Supply chain planning in the chemical industry is difficult because of the complexities associated with this industry.
Conventional manufacturing (discrete manufacturing) uses bills of materials that specify the parts that go in the final product, assembles the products, and produces lots consisting of distinct units.
Process manufacturing is different. Process manufacturers use formulas and manufacturing recipes. They produce goods in batches or a continuous stream. SCP is based on modeling constraints and key parameters. Chemical industry models are very complex.
Supply Chain Planning in the Chemical Industry
In ARC Advisory Groups’ new market study on the global supply chain planning market, the chemical industry accounts for over $150 million of the market’s revenue. This is not insignificant. Yet while there are many vendors that have supply chain planning (SCP) solutions, relatively few of them have chemical industry customers. The market leaders in the chemical industry are SAP and AspenTech.
In the supply chain planning market, the chemical industry often seems like an afterthought. Certainly, most of the writing on supply chain planning has a distinctly discrete manufacturing industry flavor to it.
Complex manufacturing is a hallmark of the chemical industry. Typical factories include many tightly interconnected operating units for blending, separating, reacting and packaging of final products.

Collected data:
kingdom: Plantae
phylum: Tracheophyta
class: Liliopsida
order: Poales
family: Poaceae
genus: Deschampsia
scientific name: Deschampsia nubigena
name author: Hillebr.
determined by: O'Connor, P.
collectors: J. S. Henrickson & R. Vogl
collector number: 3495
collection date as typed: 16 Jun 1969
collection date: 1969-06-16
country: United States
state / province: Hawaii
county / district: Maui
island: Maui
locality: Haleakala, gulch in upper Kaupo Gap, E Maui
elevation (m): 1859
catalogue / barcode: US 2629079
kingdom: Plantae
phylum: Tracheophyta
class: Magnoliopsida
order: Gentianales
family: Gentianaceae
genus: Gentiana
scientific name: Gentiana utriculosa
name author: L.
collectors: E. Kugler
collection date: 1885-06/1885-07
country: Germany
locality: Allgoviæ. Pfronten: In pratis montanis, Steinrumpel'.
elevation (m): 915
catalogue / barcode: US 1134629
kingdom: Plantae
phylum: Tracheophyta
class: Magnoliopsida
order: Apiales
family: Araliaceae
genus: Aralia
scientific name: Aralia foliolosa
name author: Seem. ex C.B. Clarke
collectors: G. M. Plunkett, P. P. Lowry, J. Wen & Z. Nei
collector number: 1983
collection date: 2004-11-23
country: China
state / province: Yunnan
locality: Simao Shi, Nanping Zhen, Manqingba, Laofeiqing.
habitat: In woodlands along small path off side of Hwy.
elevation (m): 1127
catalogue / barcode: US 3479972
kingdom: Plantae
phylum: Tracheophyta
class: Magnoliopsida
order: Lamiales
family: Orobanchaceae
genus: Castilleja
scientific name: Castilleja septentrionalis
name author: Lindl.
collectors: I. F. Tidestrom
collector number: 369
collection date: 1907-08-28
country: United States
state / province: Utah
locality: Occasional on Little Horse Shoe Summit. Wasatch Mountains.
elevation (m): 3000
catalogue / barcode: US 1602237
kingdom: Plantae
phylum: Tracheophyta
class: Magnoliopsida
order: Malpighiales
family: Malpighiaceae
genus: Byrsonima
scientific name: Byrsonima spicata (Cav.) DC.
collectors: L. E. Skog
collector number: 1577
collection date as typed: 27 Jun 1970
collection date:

* What needs to be done *
In the supply chain planning text, which two vendors lead the market in the chemical industry? Rely only on the supply chain planning text.

* Answer section *
SAP and AspenTech.